В этом зыбком мгновенном затишье и распознал боцман Корней Ортугай знакомый песенный вопль – «глас вопиющего» – с пьяно-разухабистой вытяжкой этих самых гласных. Такое в милицейском протоколе иначе как «нарушением норм общественной морали» и не назовёшь: пелось сорванным голосом о чёрт знает какой далёкой от всего этого ужаса Огненной Земле…

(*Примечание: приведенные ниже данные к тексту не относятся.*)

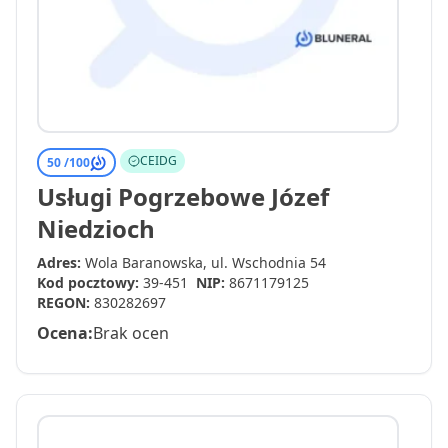
CEIDG
50 /
100
Usługi Pogrzebowe Józef
Niedzioch
Adres:
Wola Baranowska, ul. Wschodnia 54
Kod pocztowy:
39-451
NIP:
8671179125
REGON:
830282697
Ocena:
Brak ocen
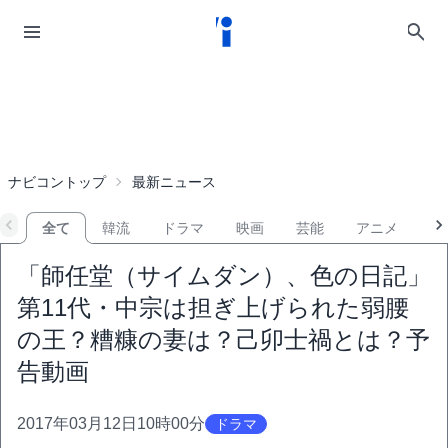
ナビコントップ
最新ニュース
全て
韓流
ドラマ
映画
芸能
アニメ
音
「師任堂（サイムダン）、色の日記」
第11代・中宗は担ぎ上げられた弱腰
の王？糟糠の妻は？己卯士禍とは？予
告動画
2017年03月12日10時00分
ドラマ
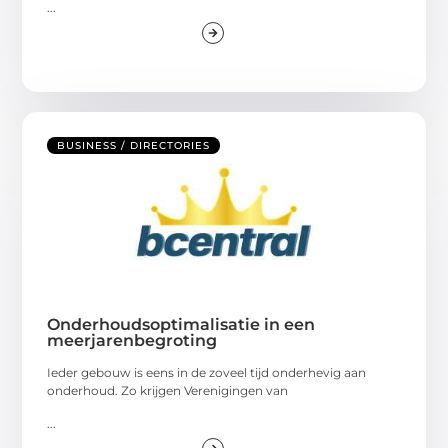
...
BUSINESS / DIRECTORIES
Onderhoudsoptimalisatie in een
meerjarenbegroting
Ieder gebouw is eens in de zoveel tijd onderhevig aan
onderhoud. Zo krijgen Verenigingen van
...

– Слышу! – замотал по сторонам золотыми кудряшками матрос-«херувим», и даже личико его, по-детски пухлощекое, но не по-детски серьёзное, разрумянилось неподдельной радостью.
А то уж было побелело совсем, и гипсовой пылью припудренное, и мертвенной бледностью, когда понятно стало – так просто, по-партизански «подполз, взорвал и убежал», не обойдётся. Немцы-то всё ощутимее накапливались в ближайших зарослях одичалых роз, в завалах неубранного хвороста. Ощутимо буквально кожей. Там захрустит ветка, там мелькнёт антрацитовый отблеск каски, короткая команда гавкнет: «Zu liegen!» И там же, проясняясь на открытом месте, раздалось совсем явственно:
В синем и далёком океане,
Где-то возле Огненной Земли…
Многоточие, прервавшее строфу, отбил железной, с бумажным шелестом, машинописью автомат, глухо и как будто рассудительно. Наша машинка – «шпагин». И закончил «восклицательный знак» вполне интернациональным воплем – на любом языке и даже без слов понятным: «Oh, Mutter! Ой, мамочки!»
И снова…
Плавают в сиреневом тумане
Мёртвые седые корабли!
– уже как-то без прежнего запала, словно оглядываясь, но всё равно в полную глотку, будто назло Вертинскому, закончил Яков. И выкатил из кустов спокойно, как со двора с голубятней детства, даже не пригибаясь…
Похоже, что не только партизаны, а и фрицы тоже обалдели и сунулись по следу сизого выхлопа с секундным замешательством. Достаточным, чтобы боцман успел вскинуть автомат. Гильзы заплясали на каменных плитах…
Stahlpferd, стальной конь «BMW R-31», хрипя, завалился набок.
– Надо же… – соскочив с кожаного седла, мельком оглянулся на мотоцикл Войткевич.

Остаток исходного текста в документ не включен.